Rob McAlpine
- Birth name: Robert Cameron McAlpine
- Date of birth: 26 March 1991 (age 34)
- Place of birth: Scotland
- Height: 2.01 m (6 ft 7 in)
- Weight: 118 kg (260 lb)
- School: Glasgow Academy
- Notable relative(s): Angus Cameron, great-uncle Donald Cameron, great-uncle

Rugby union career
- Position(s): Lock

Amateur team(s)
- Years: Team / Apps / (Points)
- Ayr RFC /  / ()

Senior career
- Years: Team / Apps / (Points)
- 2011-12: Glasgow Warriors / 0 / (0)
- 2012-14: Edinburgh Rugby / 10 / (0)
- 2016: Glasgow Warriors / 4 / (0)

Provincial / State sides
- Years: Team / Apps / (Points)
- Glasgow District U16 /  / ()
- -: Glasgow District U17 /  / ()
- -: Glasgow District U18 /  / ()

International career
- Years: Team / Apps / (Points)
- Scotland U17
- 2009-11: Scotland U20 / 13 / (0)
- 2016-: Scotland Club XV

= Rob McAlpine =

Scottish rugby union player

Rob McAlpine (born 26 March 1991 in Scotland) is a Scottish rugby union player who plays for Ayr RFC at the Lock position.
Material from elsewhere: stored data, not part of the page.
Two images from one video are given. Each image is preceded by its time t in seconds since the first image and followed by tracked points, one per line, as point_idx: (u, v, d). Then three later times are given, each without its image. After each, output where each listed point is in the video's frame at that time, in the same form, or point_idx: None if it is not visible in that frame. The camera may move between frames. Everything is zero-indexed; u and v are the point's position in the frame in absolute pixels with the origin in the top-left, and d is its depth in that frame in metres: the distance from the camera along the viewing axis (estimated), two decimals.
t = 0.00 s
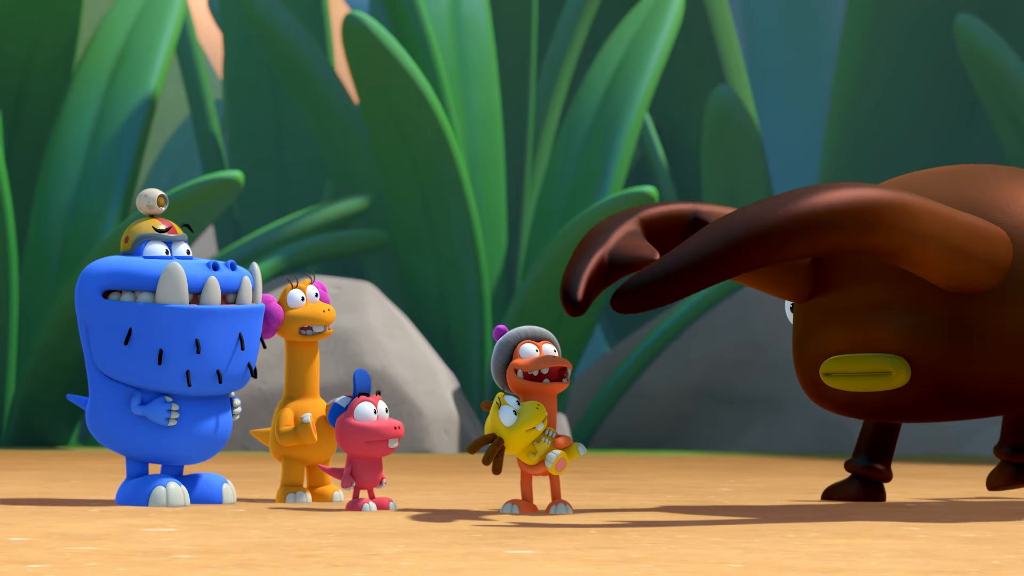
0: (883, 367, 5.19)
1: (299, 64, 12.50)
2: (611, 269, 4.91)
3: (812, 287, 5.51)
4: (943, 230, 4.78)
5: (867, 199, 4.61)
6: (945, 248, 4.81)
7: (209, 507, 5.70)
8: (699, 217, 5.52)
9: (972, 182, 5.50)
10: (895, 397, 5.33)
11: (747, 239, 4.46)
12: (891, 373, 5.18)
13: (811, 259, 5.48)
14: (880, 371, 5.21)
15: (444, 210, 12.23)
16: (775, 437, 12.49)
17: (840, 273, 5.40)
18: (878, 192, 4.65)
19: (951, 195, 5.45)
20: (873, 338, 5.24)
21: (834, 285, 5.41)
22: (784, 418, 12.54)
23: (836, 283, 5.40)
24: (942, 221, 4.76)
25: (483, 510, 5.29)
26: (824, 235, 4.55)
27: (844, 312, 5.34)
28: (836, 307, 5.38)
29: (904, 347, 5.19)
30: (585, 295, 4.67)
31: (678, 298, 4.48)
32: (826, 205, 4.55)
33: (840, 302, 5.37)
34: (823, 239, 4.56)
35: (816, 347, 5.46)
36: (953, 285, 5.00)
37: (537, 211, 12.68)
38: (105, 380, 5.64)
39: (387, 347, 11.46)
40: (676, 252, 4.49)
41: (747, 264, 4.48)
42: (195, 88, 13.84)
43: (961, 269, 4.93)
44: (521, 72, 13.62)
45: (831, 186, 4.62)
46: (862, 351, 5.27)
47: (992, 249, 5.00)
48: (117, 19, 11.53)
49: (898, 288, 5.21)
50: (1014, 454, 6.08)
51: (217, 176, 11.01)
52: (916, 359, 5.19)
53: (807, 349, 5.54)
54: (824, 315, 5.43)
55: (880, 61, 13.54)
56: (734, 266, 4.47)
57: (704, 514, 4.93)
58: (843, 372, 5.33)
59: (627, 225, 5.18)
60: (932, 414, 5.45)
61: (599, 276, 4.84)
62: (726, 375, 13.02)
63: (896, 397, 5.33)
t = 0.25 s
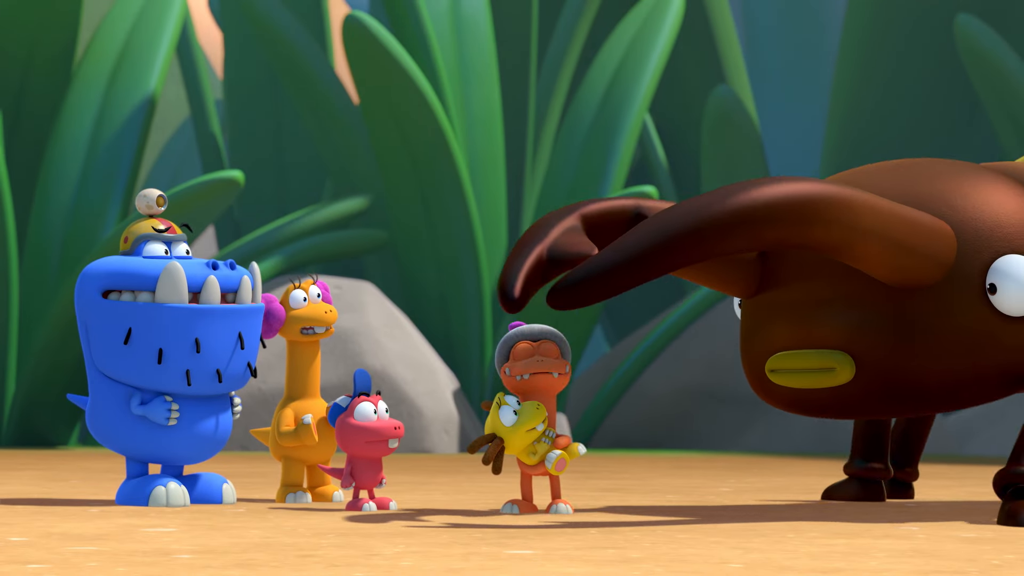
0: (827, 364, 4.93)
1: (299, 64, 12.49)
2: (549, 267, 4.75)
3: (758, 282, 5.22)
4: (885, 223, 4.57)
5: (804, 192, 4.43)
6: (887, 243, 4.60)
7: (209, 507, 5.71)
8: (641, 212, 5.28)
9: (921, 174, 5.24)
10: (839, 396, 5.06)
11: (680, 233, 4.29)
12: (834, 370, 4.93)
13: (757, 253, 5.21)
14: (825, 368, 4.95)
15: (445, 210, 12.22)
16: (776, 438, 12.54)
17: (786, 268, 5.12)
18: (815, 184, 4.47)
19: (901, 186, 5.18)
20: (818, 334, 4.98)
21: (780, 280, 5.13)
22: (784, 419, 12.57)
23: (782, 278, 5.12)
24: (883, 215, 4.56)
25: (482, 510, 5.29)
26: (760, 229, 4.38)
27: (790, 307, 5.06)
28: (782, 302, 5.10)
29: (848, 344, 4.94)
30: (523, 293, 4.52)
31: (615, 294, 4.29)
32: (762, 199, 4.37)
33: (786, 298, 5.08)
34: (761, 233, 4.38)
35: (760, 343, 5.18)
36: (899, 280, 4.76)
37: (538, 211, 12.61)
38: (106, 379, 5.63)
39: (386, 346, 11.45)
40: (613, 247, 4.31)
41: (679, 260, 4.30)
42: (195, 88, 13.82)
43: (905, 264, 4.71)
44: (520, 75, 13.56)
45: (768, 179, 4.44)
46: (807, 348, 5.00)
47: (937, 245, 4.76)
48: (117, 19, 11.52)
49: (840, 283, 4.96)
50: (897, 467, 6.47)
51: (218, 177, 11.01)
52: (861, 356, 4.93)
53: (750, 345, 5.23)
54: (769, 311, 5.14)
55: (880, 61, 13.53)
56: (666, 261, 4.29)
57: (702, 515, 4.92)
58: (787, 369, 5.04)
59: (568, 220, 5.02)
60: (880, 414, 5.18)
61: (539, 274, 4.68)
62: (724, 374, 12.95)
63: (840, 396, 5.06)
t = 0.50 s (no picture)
0: (773, 356, 4.86)
1: (299, 65, 12.49)
2: (489, 256, 4.65)
3: (705, 274, 5.16)
4: (828, 212, 4.53)
5: (745, 179, 4.38)
6: (831, 231, 4.57)
7: (208, 507, 5.71)
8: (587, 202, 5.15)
9: (868, 165, 5.21)
10: (784, 387, 5.00)
11: (621, 219, 4.22)
12: (780, 361, 4.86)
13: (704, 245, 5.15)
14: (770, 359, 4.87)
15: (444, 210, 12.19)
16: (775, 437, 12.53)
17: (732, 260, 5.07)
18: (757, 172, 4.42)
19: (846, 178, 5.14)
20: (764, 325, 4.92)
21: (726, 272, 5.08)
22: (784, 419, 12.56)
23: (729, 269, 5.07)
24: (826, 203, 4.52)
25: (482, 510, 5.30)
26: (699, 216, 4.31)
27: (737, 299, 5.00)
28: (727, 294, 5.04)
29: (794, 335, 4.89)
30: (462, 280, 4.44)
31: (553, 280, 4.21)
32: (703, 185, 4.31)
33: (731, 290, 5.03)
34: (701, 220, 4.32)
35: (705, 337, 5.10)
36: (844, 271, 4.74)
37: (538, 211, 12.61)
38: (106, 379, 5.63)
39: (387, 346, 11.45)
40: (553, 232, 4.22)
41: (621, 249, 4.23)
42: (195, 87, 13.81)
43: (849, 255, 4.68)
44: (520, 74, 13.60)
45: (708, 166, 4.40)
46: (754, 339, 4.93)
47: (882, 236, 4.73)
48: (117, 19, 11.51)
49: (784, 274, 4.92)
50: (893, 468, 6.45)
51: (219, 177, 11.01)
52: (806, 347, 4.88)
53: (697, 339, 5.16)
54: (716, 303, 5.08)
55: (880, 61, 13.49)
56: (608, 250, 4.21)
57: (702, 515, 4.92)
58: (734, 361, 4.96)
59: (511, 208, 4.90)
60: (824, 409, 5.13)
61: (477, 264, 4.57)
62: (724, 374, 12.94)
63: (786, 387, 5.00)
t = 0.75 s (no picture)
0: (740, 341, 4.84)
1: (299, 64, 12.48)
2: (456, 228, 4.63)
3: (675, 261, 5.17)
4: (796, 197, 4.52)
5: (712, 158, 4.38)
6: (798, 216, 4.56)
7: (208, 507, 5.71)
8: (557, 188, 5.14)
9: (839, 155, 5.21)
10: (752, 374, 4.97)
11: (586, 194, 4.22)
12: (747, 348, 4.84)
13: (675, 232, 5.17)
14: (737, 346, 4.85)
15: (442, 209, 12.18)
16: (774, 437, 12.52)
17: (702, 247, 5.07)
18: (726, 152, 4.42)
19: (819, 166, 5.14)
20: (731, 310, 4.91)
21: (697, 258, 5.07)
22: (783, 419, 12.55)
23: (699, 255, 5.07)
24: (794, 186, 4.51)
25: (482, 510, 5.30)
26: (663, 194, 4.32)
27: (705, 284, 4.99)
28: (697, 280, 5.04)
29: (760, 321, 4.88)
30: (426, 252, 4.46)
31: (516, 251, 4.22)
32: (668, 163, 4.31)
33: (701, 275, 5.02)
34: (667, 195, 4.33)
35: (674, 323, 5.09)
36: (813, 257, 4.74)
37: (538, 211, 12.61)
38: (105, 379, 5.63)
39: (387, 346, 11.45)
40: (515, 207, 4.23)
41: (583, 222, 4.24)
42: (195, 88, 13.81)
43: (817, 239, 4.67)
44: (521, 74, 13.60)
45: (674, 144, 4.40)
46: (721, 325, 4.92)
47: (851, 224, 4.73)
48: (117, 19, 11.51)
49: (753, 260, 4.92)
50: (892, 468, 6.45)
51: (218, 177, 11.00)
52: (772, 333, 4.87)
53: (666, 326, 5.15)
54: (685, 289, 5.07)
55: (879, 61, 13.47)
56: (572, 222, 4.22)
57: (702, 515, 4.92)
58: (700, 347, 4.94)
59: (477, 185, 4.88)
60: (791, 398, 5.10)
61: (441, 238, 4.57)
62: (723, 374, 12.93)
63: (753, 374, 4.97)
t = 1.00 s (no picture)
0: (729, 325, 4.84)
1: (299, 64, 12.49)
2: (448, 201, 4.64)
3: (668, 248, 5.16)
4: (788, 177, 4.51)
5: (704, 134, 4.38)
6: (790, 196, 4.55)
7: (208, 507, 5.71)
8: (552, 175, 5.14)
9: (833, 144, 5.22)
10: (742, 361, 4.95)
11: (577, 165, 4.22)
12: (737, 332, 4.84)
13: (669, 218, 5.16)
14: (727, 330, 4.85)
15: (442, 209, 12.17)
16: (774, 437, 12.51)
17: (695, 233, 5.07)
18: (718, 129, 4.43)
19: (813, 155, 5.15)
20: (722, 295, 4.91)
21: (690, 243, 5.07)
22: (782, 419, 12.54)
23: (692, 241, 5.07)
24: (785, 167, 4.50)
25: (482, 510, 5.30)
26: (653, 168, 4.32)
27: (697, 269, 5.00)
28: (688, 265, 5.04)
29: (750, 306, 4.87)
30: (416, 221, 4.50)
31: (504, 221, 4.23)
32: (659, 137, 4.32)
33: (693, 260, 5.03)
34: (658, 169, 4.32)
35: (665, 309, 5.09)
36: (802, 241, 4.74)
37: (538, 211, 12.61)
38: (105, 379, 5.62)
39: (387, 346, 11.44)
40: (507, 178, 4.22)
41: (573, 193, 4.23)
42: (195, 88, 13.80)
43: (808, 223, 4.66)
44: (521, 74, 13.61)
45: (666, 121, 4.40)
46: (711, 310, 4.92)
47: (842, 208, 4.72)
48: (117, 19, 11.51)
49: (744, 246, 4.92)
50: (893, 468, 6.45)
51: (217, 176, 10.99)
52: (762, 318, 4.86)
53: (658, 312, 5.15)
54: (676, 275, 5.07)
55: (880, 61, 13.47)
56: (561, 193, 4.22)
57: (703, 515, 4.93)
58: (689, 332, 4.94)
59: (470, 160, 4.90)
60: (780, 386, 5.08)
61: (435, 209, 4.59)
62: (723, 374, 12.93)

A former Glasgow Warriors academy player in season 2011-12, he was called back into the Warriors squad on 30 September 2016. He also previously played for Edinburgh Rugby.

==Rugby Union career==

===Amateur career===

McAlpine plays for Ayr.

===Provincial career===

A product of Glasgow Academy, McAlpine played for Glasgow District U16, U17 and Glasgow District U18 age grades.

===Professional career===

He earned a place in the Glasgow Warriors academy for the season 2011-12 as an Elite Development Player. Although named on the Warriors bench, he did not make a competitive start.

He then played for Edinburgh Rugby and earned his professional debut against Ulster at Raven Hill on 2 March 2012, coming on as a replacement at half time for Grant Gilchrist.

He was called back into the Warriors squad in 2016 when on 30 September 2016 he was named on the bench to play in the Warriors away match to Newport Gwent Dragons at Rodney Parade.

He made his Warriors debut in the Pro12 that night, replacing Josh Strauss.

===International career===
He earned Scotland call ups at age grades before getting a Scotland Club XV cap in 2016.